Three Missouri School of Journalism Students Receive College Photographer of the Year Awards

Photo by Stuart Palley

The International Contest Drew More Than 14,000 Entries from 17 Countries

By Celia Darrough

Columbia, Mo. (Dec. 6, 2012) — Three Missouri School of Journalism students – Stuart Palley, Benjamin Hoste and Grant Hindsley – placed in the 2012 College Photographer of the Year competition.

Photo by Stuart Palley
Stuart Palley received a silver award in the interpretive project category for his series on Route 66.

Palley received a silver in the interpretive-project category for his collection of photographs of Route 66. Hoste received a silver in the interpretive-eye category for his photograph of a public restroom in Iceland’s Thingvellir National Park. Hindsley received a bronze in the sports-action category for his photograph of University of Missouri football player Kendial Lawrence scoring a touchdown.

Palley, a second-year photojournalism master’s student, drove Route 66 from Rolla, Mo., to his home in Newport Beach, Calif. Along the way, Palley stopped to photograph buildings, cars, people and the vastness of the road. The photos were published in the Orange County (Calif.) Register.

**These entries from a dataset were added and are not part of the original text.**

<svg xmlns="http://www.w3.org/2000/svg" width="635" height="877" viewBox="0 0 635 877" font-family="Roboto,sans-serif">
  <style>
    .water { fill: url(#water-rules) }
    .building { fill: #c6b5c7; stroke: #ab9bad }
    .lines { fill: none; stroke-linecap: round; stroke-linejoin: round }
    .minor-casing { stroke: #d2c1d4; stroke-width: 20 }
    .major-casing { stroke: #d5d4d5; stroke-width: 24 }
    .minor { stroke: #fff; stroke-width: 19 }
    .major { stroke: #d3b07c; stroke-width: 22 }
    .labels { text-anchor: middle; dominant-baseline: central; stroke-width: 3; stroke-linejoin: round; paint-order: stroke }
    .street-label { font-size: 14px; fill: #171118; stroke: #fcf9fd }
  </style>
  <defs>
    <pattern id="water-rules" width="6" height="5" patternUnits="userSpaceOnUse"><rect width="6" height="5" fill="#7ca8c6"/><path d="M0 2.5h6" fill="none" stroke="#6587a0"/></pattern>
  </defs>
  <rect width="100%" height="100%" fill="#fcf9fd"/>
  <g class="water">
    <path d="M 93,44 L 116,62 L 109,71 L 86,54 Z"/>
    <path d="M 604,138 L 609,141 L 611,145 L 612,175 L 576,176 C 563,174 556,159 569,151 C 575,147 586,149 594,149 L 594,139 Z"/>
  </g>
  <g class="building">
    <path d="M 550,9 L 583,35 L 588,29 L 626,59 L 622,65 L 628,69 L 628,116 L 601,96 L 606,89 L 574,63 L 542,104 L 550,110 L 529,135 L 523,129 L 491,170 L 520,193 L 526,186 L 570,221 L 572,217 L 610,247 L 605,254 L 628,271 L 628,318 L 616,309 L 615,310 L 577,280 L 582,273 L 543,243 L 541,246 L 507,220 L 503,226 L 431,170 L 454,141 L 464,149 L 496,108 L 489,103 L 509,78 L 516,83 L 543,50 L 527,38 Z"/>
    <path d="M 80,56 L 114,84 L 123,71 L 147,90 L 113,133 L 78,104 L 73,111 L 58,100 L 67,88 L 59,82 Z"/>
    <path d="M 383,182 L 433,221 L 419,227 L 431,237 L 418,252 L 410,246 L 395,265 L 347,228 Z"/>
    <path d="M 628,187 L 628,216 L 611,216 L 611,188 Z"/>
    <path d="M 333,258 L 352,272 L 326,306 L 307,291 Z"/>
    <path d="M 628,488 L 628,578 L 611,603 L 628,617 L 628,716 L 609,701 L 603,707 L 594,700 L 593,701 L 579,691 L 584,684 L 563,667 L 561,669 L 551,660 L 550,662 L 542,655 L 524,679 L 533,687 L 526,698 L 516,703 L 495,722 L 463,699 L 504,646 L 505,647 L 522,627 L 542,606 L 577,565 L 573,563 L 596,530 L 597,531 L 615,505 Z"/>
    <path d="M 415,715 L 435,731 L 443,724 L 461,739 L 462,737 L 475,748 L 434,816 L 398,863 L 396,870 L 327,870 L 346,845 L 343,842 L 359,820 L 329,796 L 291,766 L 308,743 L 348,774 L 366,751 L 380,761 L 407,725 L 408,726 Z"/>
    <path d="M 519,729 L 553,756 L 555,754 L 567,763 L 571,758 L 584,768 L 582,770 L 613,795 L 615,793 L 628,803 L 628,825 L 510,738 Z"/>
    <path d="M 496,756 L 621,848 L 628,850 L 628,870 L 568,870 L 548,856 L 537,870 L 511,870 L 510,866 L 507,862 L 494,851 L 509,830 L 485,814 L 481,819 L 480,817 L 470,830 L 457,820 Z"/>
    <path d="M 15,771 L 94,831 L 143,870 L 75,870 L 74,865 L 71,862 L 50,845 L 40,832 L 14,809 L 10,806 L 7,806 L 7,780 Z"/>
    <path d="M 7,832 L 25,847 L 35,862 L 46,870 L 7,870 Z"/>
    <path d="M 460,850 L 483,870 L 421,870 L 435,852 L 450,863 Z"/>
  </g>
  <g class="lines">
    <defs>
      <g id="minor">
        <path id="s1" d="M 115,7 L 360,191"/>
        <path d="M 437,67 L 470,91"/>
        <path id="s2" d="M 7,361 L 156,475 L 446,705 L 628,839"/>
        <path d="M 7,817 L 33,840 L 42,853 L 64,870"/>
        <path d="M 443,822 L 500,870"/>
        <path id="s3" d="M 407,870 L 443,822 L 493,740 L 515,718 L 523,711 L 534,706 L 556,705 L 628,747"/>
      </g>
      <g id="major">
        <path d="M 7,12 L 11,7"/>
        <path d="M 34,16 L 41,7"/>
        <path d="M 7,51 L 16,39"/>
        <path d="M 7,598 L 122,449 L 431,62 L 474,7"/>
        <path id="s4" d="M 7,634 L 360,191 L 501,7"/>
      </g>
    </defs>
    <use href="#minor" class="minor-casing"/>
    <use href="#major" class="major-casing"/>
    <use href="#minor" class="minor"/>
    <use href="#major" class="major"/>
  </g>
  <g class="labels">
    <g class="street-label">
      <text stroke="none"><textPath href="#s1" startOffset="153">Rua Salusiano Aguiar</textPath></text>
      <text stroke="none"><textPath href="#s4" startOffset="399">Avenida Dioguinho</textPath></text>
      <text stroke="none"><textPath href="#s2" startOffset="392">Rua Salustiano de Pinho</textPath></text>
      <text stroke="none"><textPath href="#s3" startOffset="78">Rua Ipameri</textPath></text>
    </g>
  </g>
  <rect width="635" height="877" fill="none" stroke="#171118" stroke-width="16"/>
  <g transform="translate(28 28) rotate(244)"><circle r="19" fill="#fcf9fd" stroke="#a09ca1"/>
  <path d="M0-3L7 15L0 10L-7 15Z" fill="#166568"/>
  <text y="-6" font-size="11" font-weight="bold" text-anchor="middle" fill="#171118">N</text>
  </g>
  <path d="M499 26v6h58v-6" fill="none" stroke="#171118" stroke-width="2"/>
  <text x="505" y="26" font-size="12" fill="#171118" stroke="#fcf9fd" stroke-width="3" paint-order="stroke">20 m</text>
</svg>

Each photographer can enter 12 photos in the interpretive project category, a new option this year that CPOY defines as showcasing a photographer’s distinctive perspective on the world. The category lets a photographer approach their photos in a different way, Palley said.

“It’s still journalism, but in some ways it’s more creative,” he said. “It allows you to have more of a brand or vision.”

Photo by Grant Hindsley
Grant Hindsley received a bronze award in the sports-action category for his photo of MU football player Kendial Lawrence.

In Palley’s category alone, there were about 70 entries, so about 700 images entered.

Hoste, a second-year photojournalism master’s student, also placed in a category that was new this year. The interpretive-eye category is similar to the interpretive project, but photographers can only submit one image.

Hoste stumbled upon his award-winning photo when he used a public restroom during his summer travels in Iceland. The view was worth the price of admission to the facility: 200 Icelandic kroner (about $1.50).

“It’s by far the greatest view of any bathroom I’ve ever used, and it seemed to make sense that it would exist in a place like Iceland,” he said.

Hoste said CPOY is a great opportunity to see other photographer’s work and hear professionals speak about what makes a great image.

“It’s exciting to have my work recognized, but the greatest thing comes from just being able to sit, watch the judging and absorb everything that’s happening in that room over the course of the week,” he said.

People are allowed in the rooms to watch the judging, but it’s also podcasted for those who can’t attend.

Hindsley, a photojournalism senior, said his award-winning photo was typical of sports-action photograpy.

“Like any other photographer, I just watch the action, practice following it, pay attention and follow it through,” he said.

Photo by Benjamin Hoste
Benjamin Hoste, a second-year master’s student in the photojournalism sequence, received a silver award for his photo of a public restroom in Iceland’s Thingvellir National Park.

Hindsley said he decided to enter his photo in the CPOY competition because it seemed to exemplify a dramatic peak moment.

“CPOY is a phenomenal competition that I’ve looked at and been a part of since my freshman year,” Hindsley said. “It has set the precedent for me since then.”

Not only were there new categories, but this year was also the first year that the competition allowed for images altered by photo filters such as Instagram and Hipstamatic, though none of the School of Journalism winners used the tools. Palley, who is also a coordinator of CPOY, said there were guidelines for the use of these programs, but the option increased the amount of entries.

Palley said the goal of CPOY is to have students’ portfolios seen and evaluated by professionals. According to the contest website, judges looked at 14,100 photographs and 218 multimedia entries submitted by 573 student photographers from 125 colleges in 17 countries.

“There are hundreds of photographers from all over the world, and I’m honored to be recognized as part of it,” he said. “It was all fantastic work, and I’m proud to represent the Missouri School of Journalism.”

Rick Shaw, director of Pictures of the Year International, oversaw this year’s CPOY.

About CPOY
Cliff Edom, founder of the photojournalism area of emphasis at the School, and his wife, Vi Edom, founded CPOY in 1945. It is now co-sponsored by Nikon Inc., which allows free entry to college students worldwide. In conjunction with the contest, the National Press Photographers Foundation administers the Colonel William J. Lookadoo and Milton Freier Memorial Awards. In 2005, contributing sponsor National Geographic magazine began offering an internship to the Gold winner of the Portfolio category. Winners are awarded equipment and educational opportunities provided by Nikon Inc., The Poynter Institute and the Missouri Photo Workshop.